This past Tuesday the Gospel reading, Matthew 9:32-38, spoke loudly to me through Fr. Tom Haggerty’s homily at Sts Philip and James Church in St. James, NY. Of course, in my simple way that I listen, then immediately translate in my mind the words that are said, these are the concepts I gleaned from Fr. Tom that gave me a lot to think about:
In the Gospel, Jesus cures a demonic man who cannot speak. And when the man is able to speak, he speaks of joy and love and faithful living. Surprisingly, the crowds witnessing this miracle are the clean people, whole, if you will. And yet when they witness this great healing, what words come out of their mouths? Definitely not positive ones, for they say Jesus drives out the demon by the power of the prince of demons.
Who is actually possessed? The words of the Pharisees are negative; they speak of jealousy and hatred. And yet in this scene, the Pharisees are the leaders. What example do they set? That gives us something to think about: How do we react when we see someone doing good for the sake of the Kingdom? Do we curse them, mumble under our breath about them, or wish them harm? Is that what we are called to do?
We are called to bring the Good News to one another. Macrina Wiederkehr in her book The Song of the Seed: The Monastic Way of Tending the Soul, writes “Perhaps our most hidden sin is that we have so little time for one another… We have to encourage one another to keep walking toward Jesus, toward joy, toward truth. We need one another to simplify our lives and to live where God is most to be found in deeper presence with each other.”
Pope Francis has been reminding us that complaining does not allow the Spirit to enter into our lives. Why are we not rejoicing in the fact that God is ever present in our lives and is healing us constantly, releasing the demons that hold us captive? We are asked to speak life to one another. The words on Fr. Tom’s ordination card say, “Here is a sign for you (picture of bread and wine). And our lives must be a sign that God continues to gently embrace His children.”

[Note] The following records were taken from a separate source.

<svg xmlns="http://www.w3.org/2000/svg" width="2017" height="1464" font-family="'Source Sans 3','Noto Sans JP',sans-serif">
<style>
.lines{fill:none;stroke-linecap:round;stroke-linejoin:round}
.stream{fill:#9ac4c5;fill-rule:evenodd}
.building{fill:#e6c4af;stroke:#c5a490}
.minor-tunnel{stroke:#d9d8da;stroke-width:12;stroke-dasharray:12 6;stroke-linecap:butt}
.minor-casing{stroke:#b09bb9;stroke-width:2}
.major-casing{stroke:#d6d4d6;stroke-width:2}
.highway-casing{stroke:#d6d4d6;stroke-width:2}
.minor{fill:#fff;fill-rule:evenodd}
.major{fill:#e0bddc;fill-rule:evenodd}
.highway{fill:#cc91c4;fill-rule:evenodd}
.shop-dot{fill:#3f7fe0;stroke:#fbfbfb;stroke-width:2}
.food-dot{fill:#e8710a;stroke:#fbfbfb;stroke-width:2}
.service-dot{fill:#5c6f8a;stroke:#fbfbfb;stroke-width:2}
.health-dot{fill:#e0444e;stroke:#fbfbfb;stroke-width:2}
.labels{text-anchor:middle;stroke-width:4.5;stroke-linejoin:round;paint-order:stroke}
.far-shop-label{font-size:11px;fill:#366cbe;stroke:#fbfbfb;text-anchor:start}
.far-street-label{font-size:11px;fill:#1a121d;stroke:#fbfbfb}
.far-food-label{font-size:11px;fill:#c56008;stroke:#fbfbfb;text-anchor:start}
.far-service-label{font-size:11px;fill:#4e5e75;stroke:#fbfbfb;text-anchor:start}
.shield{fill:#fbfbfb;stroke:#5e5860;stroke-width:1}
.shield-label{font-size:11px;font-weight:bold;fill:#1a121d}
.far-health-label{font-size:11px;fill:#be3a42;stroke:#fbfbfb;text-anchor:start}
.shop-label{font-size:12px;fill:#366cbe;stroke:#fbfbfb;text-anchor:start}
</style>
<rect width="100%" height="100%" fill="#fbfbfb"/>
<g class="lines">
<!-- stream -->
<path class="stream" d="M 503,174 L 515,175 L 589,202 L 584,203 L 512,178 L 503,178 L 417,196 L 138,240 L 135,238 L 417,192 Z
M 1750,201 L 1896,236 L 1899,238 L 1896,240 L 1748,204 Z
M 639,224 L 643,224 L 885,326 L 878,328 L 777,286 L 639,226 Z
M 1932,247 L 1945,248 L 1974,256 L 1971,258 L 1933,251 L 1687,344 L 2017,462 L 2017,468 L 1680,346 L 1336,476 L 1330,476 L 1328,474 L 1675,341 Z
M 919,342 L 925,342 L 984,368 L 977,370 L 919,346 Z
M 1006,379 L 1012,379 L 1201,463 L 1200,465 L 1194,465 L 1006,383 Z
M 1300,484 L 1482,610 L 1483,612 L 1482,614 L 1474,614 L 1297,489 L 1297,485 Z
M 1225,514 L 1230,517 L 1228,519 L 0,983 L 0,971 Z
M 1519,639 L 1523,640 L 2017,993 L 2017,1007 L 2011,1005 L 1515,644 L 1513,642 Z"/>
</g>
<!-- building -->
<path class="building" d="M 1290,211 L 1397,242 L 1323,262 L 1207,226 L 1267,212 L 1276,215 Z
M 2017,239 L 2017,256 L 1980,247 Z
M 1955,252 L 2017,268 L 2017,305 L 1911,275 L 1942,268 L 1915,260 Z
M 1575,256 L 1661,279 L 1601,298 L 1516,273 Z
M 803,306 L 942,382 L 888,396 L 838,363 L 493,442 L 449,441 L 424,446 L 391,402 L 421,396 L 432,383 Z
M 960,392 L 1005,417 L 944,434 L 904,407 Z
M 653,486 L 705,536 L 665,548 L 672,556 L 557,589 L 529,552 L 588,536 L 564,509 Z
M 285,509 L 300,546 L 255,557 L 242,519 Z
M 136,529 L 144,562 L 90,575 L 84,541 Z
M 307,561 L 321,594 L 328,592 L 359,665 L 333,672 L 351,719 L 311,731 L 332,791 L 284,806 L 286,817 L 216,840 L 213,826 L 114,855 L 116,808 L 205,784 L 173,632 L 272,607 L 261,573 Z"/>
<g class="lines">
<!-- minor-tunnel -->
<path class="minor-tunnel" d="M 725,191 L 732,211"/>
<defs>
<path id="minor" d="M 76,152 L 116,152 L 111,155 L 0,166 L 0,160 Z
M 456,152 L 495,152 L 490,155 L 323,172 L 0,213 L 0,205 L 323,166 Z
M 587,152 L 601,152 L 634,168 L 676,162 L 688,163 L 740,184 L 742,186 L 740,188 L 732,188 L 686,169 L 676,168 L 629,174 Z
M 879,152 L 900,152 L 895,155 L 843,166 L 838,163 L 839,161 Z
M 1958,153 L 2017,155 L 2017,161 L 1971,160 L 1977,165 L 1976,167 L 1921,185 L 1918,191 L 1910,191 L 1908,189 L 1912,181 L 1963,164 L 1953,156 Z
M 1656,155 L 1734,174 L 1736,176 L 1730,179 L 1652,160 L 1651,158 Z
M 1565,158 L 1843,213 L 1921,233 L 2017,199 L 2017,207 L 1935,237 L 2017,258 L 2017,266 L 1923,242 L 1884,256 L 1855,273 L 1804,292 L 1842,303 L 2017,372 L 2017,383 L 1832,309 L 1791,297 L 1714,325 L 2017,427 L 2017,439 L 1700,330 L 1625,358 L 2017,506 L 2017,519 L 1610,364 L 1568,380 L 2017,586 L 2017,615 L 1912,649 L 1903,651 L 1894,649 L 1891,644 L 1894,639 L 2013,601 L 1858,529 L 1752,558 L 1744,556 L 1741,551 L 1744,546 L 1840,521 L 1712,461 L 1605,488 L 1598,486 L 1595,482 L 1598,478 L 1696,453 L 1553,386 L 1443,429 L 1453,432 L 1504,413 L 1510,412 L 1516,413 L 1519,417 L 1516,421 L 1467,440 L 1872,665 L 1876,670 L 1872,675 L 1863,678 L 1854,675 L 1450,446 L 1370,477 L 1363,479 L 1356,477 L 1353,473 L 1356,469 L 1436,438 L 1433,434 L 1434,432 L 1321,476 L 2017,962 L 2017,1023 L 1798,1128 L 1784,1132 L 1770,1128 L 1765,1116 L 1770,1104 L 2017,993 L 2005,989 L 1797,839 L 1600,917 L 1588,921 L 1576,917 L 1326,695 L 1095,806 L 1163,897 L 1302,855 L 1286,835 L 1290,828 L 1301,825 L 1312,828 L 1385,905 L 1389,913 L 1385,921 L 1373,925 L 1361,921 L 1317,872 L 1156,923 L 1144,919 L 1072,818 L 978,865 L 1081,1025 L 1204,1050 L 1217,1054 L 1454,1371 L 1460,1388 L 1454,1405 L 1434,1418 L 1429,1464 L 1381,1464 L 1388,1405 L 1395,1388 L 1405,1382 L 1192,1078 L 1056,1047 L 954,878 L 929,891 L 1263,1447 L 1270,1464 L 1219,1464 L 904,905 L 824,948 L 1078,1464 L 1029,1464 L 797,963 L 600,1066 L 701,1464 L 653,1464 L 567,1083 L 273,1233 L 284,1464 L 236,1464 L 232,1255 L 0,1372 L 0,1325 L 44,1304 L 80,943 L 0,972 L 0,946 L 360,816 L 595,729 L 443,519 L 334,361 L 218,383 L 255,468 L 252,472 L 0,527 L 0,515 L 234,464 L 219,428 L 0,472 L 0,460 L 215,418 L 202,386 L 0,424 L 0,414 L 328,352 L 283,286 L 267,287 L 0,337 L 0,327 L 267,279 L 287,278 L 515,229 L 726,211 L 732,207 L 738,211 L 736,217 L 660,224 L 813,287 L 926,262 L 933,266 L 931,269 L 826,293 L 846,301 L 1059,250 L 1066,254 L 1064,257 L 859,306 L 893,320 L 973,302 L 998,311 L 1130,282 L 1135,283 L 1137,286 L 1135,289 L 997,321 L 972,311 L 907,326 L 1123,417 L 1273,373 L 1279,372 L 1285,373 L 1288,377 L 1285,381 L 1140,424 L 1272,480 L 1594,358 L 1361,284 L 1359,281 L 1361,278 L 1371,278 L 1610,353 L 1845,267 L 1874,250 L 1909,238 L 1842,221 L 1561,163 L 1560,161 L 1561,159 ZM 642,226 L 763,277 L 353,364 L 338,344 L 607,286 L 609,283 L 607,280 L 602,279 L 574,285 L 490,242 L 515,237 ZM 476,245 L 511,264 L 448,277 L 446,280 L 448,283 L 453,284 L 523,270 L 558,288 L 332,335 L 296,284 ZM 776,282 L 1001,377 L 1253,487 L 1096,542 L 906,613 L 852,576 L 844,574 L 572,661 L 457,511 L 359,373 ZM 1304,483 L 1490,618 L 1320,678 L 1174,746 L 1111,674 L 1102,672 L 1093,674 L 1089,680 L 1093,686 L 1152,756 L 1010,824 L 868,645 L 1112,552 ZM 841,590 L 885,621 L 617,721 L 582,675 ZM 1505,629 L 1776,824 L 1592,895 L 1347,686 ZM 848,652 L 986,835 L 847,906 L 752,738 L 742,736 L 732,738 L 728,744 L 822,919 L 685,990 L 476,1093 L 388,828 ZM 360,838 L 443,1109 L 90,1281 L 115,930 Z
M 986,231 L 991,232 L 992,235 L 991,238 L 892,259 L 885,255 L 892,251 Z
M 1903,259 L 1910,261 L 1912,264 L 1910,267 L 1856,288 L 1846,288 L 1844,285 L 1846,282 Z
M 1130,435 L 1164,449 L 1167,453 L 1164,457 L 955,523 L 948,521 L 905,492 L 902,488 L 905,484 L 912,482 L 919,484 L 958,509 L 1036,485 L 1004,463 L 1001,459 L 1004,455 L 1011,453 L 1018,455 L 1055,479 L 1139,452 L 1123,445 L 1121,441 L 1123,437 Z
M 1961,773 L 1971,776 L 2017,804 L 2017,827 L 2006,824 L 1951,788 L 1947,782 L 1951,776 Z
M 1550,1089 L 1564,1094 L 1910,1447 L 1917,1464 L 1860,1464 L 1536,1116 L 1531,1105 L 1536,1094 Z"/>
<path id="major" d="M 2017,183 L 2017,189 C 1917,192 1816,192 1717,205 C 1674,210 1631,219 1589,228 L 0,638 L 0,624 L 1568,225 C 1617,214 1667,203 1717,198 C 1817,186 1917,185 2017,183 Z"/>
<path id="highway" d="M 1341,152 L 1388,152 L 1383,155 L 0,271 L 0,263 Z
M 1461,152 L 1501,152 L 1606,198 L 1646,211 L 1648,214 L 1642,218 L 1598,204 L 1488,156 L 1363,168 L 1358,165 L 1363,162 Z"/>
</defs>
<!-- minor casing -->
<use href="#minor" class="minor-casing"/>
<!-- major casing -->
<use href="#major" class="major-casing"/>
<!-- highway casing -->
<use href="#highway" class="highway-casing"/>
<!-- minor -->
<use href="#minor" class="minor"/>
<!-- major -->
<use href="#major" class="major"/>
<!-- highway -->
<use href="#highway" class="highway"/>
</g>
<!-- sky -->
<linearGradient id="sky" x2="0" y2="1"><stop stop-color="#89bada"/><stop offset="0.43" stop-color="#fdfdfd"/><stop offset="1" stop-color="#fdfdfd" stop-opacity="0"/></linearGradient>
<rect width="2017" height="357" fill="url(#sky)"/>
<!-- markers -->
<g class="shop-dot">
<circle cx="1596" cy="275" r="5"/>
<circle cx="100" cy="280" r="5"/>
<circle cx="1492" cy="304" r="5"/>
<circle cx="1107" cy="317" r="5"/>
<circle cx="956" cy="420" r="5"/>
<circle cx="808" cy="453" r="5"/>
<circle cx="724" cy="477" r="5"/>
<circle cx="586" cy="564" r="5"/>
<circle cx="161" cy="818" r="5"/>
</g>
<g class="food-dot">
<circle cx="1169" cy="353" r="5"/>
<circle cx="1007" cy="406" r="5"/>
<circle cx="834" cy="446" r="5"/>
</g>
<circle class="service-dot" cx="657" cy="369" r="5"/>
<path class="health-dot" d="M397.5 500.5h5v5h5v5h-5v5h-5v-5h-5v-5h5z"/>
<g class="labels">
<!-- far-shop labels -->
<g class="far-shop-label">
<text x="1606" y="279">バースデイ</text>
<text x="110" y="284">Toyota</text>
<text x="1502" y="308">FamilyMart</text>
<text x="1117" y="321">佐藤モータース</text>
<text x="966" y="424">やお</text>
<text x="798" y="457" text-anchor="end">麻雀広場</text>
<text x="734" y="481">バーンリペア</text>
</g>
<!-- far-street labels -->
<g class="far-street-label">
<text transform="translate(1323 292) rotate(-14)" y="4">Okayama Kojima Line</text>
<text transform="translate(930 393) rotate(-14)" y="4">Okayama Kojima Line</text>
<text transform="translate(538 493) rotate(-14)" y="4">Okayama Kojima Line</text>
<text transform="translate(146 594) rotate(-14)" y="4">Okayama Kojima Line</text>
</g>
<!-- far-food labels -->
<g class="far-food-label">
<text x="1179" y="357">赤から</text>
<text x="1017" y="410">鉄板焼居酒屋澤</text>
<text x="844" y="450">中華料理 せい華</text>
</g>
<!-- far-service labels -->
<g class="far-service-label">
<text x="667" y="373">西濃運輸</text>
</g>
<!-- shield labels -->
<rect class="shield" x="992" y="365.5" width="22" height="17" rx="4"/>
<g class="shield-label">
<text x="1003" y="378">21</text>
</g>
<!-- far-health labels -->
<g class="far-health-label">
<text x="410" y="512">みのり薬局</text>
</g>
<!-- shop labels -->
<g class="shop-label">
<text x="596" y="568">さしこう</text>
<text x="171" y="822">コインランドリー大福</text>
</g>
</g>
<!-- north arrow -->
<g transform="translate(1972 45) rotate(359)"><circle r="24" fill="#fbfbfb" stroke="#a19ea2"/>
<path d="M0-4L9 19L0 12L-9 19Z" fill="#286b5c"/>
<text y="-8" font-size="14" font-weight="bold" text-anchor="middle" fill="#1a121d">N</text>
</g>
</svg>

Perhaps this week we need to look at the way we speak. Do we speak condemning, negative, complaining words? Or do we praise and give glory for all the good that surrounds us? Perhaps it is time to take inventory. For me, I know that instead of complaining about a situation or person, I need to pray for them. It is amazing what can happen. May your week be filled with positivity, sending out the demons of negativity.